» Requirement
Which lines in the rows below contain the word "have"? Collect every one of them.

--- START ---

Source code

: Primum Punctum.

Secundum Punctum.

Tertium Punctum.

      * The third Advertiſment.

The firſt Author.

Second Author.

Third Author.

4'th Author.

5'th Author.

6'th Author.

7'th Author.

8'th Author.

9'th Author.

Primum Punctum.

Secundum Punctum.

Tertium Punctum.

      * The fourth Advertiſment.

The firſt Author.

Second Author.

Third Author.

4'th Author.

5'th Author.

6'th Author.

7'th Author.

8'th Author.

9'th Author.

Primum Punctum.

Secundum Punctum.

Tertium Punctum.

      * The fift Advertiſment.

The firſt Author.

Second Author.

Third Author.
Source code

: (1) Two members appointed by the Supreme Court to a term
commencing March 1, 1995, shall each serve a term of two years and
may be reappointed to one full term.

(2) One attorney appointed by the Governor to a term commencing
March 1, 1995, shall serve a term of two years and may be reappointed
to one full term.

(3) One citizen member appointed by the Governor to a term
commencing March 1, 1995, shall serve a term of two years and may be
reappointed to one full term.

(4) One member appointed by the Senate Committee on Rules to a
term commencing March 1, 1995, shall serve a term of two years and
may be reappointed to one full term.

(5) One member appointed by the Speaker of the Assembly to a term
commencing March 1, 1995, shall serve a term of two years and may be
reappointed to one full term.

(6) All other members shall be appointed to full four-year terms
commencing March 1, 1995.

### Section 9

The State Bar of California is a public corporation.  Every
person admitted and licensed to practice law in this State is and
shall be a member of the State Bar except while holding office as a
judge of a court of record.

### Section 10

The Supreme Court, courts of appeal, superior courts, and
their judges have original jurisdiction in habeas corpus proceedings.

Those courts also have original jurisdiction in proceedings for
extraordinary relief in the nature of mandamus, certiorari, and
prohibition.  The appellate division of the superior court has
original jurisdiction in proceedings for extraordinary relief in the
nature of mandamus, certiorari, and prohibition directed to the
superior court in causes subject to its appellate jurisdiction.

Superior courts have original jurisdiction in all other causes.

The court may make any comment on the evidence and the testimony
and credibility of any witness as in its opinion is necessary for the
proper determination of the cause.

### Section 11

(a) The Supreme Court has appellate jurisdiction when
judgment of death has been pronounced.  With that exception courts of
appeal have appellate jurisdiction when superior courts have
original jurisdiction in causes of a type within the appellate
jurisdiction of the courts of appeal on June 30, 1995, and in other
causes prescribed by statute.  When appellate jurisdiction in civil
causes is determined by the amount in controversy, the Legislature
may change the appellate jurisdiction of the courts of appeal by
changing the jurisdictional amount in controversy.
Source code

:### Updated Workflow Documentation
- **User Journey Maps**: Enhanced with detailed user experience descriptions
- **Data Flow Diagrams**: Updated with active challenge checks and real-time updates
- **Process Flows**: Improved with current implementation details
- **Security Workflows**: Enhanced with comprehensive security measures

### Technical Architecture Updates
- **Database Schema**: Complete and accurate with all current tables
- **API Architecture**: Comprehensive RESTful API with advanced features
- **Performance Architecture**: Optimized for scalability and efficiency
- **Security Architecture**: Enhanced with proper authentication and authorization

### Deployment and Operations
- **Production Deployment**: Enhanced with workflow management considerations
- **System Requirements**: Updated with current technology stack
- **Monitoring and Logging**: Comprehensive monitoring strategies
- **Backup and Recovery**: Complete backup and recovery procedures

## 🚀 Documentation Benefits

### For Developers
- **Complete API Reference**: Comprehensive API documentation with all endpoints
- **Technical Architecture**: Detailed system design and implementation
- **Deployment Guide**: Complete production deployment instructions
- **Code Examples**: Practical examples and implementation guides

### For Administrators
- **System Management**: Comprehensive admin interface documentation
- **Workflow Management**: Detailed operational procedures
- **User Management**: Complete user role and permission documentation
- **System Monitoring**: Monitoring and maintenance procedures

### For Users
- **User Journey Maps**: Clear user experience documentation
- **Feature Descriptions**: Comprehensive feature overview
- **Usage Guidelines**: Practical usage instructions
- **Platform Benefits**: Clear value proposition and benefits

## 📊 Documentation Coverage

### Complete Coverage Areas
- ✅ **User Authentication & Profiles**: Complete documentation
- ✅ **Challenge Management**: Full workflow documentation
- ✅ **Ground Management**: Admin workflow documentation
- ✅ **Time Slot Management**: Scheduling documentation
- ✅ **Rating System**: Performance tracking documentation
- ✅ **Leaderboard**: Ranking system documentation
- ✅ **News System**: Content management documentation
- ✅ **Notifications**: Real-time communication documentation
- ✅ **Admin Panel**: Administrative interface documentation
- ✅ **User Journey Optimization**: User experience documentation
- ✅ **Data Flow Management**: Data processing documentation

--- END ---

» Solution
their judges have original jurisdiction in habeas corpus proceedings.
Those courts also have original jurisdiction in proceedings for
Superior courts have original jurisdiction in all other causes.
appeal have appellate jurisdiction when superior courts have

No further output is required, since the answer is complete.